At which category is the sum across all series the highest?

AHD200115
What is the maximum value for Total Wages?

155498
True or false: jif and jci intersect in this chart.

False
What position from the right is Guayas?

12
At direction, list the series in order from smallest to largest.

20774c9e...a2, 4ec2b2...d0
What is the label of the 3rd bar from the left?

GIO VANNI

--

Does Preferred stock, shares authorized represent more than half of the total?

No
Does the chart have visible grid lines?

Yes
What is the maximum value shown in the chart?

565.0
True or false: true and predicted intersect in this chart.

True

- _Your goal_: Copy the items exactly, beginning at the line that contains "At which category" and ending after the line that contains "At direction, list".

- _Solution to the exercise_:
At which category is the sum across all series the highest?

AHD200115
What is the maximum value for Total Wages?

155498
True or false: jif and jci intersect in this chart.

False
What position from the right is Guayas?

12
At direction, list the series in order from smallest to largest.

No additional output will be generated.